Which is the better story: the food in this insanely inexpensive, sparkling center-city cafe? Or its lofty reason for being? Cafe Reconcile is an excellent neighborhood cafe, with a menu of Creole home-style dishes, prepared under the guidance of major restaurant professionals. But the people who work there are young people whose lives are at risk for a host of reasons, ranging from absent parents to crime. They receive training from the staff pros, after which they can easily find a well-paying jobs in the restaurant industry.
The Cafe is one of several enterprises under the aegis of the non-profit LSF Foundation, founded in 1996 by the Father Harry Tompson, S.J., the most inspiring Jesuit I ever met in a lifetime of being inspired by Jesuits. The foundations mission is to lift undereducated, underskilled people into careers that would keep their lives productive. Over the years, the restaurant industry--notably Chef Emeril Lagasse and the Brennans--has given deep support to Cafe Reconcile. It has resulted not only in a very successful social program, but seriously good food.
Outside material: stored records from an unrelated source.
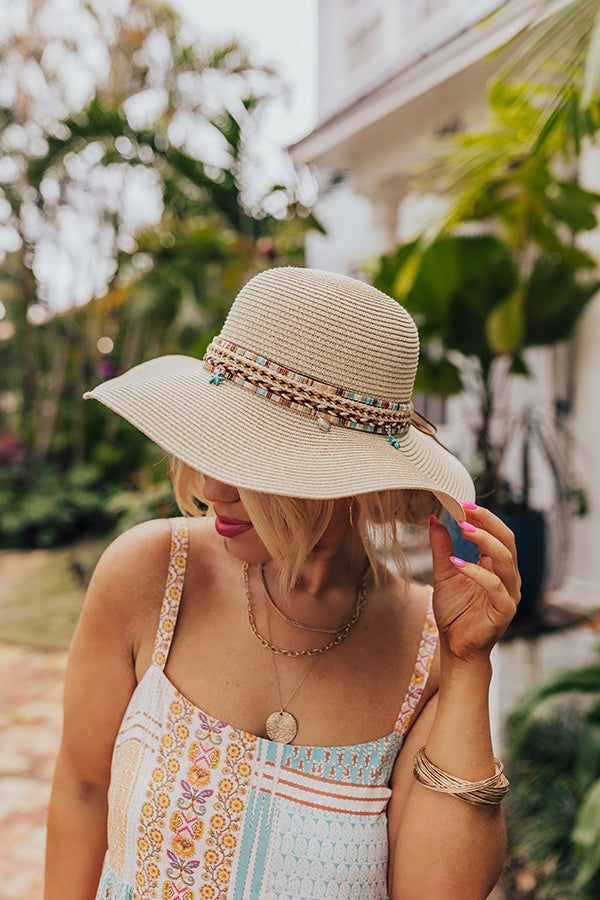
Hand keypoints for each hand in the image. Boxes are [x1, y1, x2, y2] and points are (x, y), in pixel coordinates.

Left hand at [428, 504, 521, 663]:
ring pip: (506, 560)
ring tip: (463, 529)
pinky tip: (458, 563)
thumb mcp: (444, 573)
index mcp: (496, 567)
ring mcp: (509, 594)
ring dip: (485, 541)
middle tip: (465, 509)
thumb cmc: (454, 612)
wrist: (456, 648)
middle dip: (488, 522)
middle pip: (507, 541)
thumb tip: (434, 519)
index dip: (483, 517)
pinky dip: (477, 572)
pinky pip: (495, 587)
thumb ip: (442, 548)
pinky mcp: (504, 610)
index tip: (462, 503)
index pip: (497, 534)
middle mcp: (508, 577)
The cafe is about to build a major addition to its facility as it continues on its dynamic mission.
It's on large room in a late-1800s building in the old Dryades Street commercial district. Tiled floors, high ceilings, and an excellent renovation some years ago make the restaurant a very pleasant place to take lunch. You never know who you're going to run into here. Politicians make particularly frequent appearances.
The neighborhood is unfamiliar to most diners, but fear not. It's well patrolled, and parking is easy on the street nearby.